Available data Block Start

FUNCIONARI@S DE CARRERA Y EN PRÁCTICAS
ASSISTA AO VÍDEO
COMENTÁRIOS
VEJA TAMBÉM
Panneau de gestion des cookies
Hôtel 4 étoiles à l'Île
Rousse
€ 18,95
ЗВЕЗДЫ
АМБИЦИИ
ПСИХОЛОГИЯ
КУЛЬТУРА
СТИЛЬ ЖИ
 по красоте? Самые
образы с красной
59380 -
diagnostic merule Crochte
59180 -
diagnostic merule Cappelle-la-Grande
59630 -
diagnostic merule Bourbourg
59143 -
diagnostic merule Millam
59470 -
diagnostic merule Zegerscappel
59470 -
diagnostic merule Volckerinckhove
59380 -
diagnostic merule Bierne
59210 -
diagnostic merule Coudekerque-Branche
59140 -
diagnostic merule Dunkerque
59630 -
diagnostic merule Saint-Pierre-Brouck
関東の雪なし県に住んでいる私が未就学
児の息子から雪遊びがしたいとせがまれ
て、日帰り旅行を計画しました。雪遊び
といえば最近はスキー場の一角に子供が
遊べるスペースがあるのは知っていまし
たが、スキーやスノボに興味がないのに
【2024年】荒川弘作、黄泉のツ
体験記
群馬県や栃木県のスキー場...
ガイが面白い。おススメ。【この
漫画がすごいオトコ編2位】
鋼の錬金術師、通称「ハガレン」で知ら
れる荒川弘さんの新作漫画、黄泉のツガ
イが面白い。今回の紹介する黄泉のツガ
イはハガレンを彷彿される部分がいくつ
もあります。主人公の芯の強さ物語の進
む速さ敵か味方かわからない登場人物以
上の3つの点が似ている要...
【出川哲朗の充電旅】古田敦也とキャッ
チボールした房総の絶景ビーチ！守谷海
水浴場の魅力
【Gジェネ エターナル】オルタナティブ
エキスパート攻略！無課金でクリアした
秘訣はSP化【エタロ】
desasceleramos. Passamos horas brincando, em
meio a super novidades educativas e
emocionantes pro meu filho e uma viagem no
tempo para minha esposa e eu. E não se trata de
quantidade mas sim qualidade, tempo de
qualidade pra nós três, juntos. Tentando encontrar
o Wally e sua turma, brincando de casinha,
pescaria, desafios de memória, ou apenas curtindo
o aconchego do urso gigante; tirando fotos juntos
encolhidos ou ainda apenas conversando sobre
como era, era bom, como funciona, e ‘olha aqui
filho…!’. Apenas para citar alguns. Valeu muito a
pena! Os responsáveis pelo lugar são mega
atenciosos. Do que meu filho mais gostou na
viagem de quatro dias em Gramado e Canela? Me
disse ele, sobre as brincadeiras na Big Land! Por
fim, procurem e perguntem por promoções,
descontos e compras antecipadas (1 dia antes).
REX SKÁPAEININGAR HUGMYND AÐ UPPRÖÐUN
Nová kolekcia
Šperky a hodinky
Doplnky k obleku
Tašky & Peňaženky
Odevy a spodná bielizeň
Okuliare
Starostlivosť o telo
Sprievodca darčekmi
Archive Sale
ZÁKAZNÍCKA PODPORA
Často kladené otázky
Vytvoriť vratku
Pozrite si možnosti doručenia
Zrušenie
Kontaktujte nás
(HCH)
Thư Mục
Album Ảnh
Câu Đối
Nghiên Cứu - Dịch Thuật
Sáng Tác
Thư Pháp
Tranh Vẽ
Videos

Available data Block End

Problem details: Reproduce the entries so that each line reads exactly as it did before.

Exercise output:
FUNCIONARI@S DE CARRERA Y EN PRÁCTICAS
ASSISTA AO VÍDEO
COMENTÁRIOS
VEJA TAMBÉM
Panneau de gestion des cookies
Hôtel 4 étoiles à l'Île
Rousse
€ 18,95
ЗВЕЗДЫ
АМБИЦИИ
ПСИХОЛОГИЯ
КУЛЬТУРА
СТИЛЬ ЖИ
 по красоте? Самые
образы с красной
59380 -
diagnostic merule Crochte
59180 -
diagnostic merule Cappelle-la-Grande
59630 -
diagnostic merule Bourbourg
59143 -
diagnostic merule Millam
59470 -
diagnostic merule Zegerscappel
59470 -
diagnostic merule Volckerinckhove
59380 -
diagnostic merule Bierne
59210 -
diagnostic merule Coudekerque-Branche
59140 -
diagnostic merule Dunkerque
59630 -
diagnostic merule Saint-Pierre-Brouck
関東の雪なし県に住んでいる私が未就学
児の息子から雪遊びがしたいとせがまれ
て、日帰り旅行を計画しました。雪遊び
といえば最近はスキー場の一角に子供が
遊べるスペースがあるのは知っていまし
たが、スキーやスノボに興味がないのに
【2024年】荒川弘作、黄泉のツ
体験記
群馬県や栃木県のスキー場...
ガイが面白い。おススメ。【この
漫画がすごいオトコ編2位】
鋼の錬金術師、通称「ハガレン」で知ら
れる荒川弘さんの新作漫画、黄泉のツガ
イが面白い。今回の紹介する黄泉のツガ
イはハガレンを彷彿される部分がいくつ
もあります。主人公の芯の強さ物語の進
む速さ敵か味方かわからない登場人物以
上の3つの点が似ている要...
【出川哲朗の充電旅】古田敦也とキャッ
チボールした房総の絶景ビーチ！守谷海
水浴場の魅力
【Gジェネ エターナル】オルタナティブ
エキスパート攻略！無課金でクリアした
秘訣はSP化【エタロ】
desasceleramos. Passamos horas brincando, em
meio a super novidades educativas e
emocionantes pro meu filho e uma viagem no
tempo para minha esposa e eu. E não se trata de
quantidade mas sim qualidade, tempo de
qualidade pra nós três, juntos. Tentando encontrar
o Wally e sua turma, brincando de casinha,
pescaria, desafios de memória, ou apenas curtindo
o aconchego do urso gigante; tirando fotos juntos
encolhidos ou ainda apenas conversando sobre
como era, era bom, como funciona, e ‘olha aqui
filho…!’. Apenas para citar alguns. Valeu muito a
pena! Os responsáveis pelo lugar são mega
atenciosos. Do que meu filho mais gostou na
viagem de quatro dias em Gramado e Canela? Me
disse ele, sobre as brincadeiras na Big Land! Por
fim, procurem e perguntem por promoções,
descontos e compras antecipadas (1 dia antes).
REX SKÁPAEININGAR HUGMYND AÐ UPPRÖÐUN
Nová kolekcia
Šperky a hodinky
Doplnky k obleku
Tašky & Peňaženky
Odevy a spodná bielizeň
Okuliare
Starostlivosť o telo
Sprievodca darčekmi
Archive Sale
ZÁKAZNÍCKA PODPORA
Často kladené otázky
Vytvoriť vratku
Pozrite si možnosti doručenia
Zrušenie
Kontaktujte nás
(HCH)
Thư Mục
Album Ảnh
Câu Đối
Nghiên Cứu - Dịch Thuật
Sáng Tác
Thư Pháp
Tranh Vẽ
Videos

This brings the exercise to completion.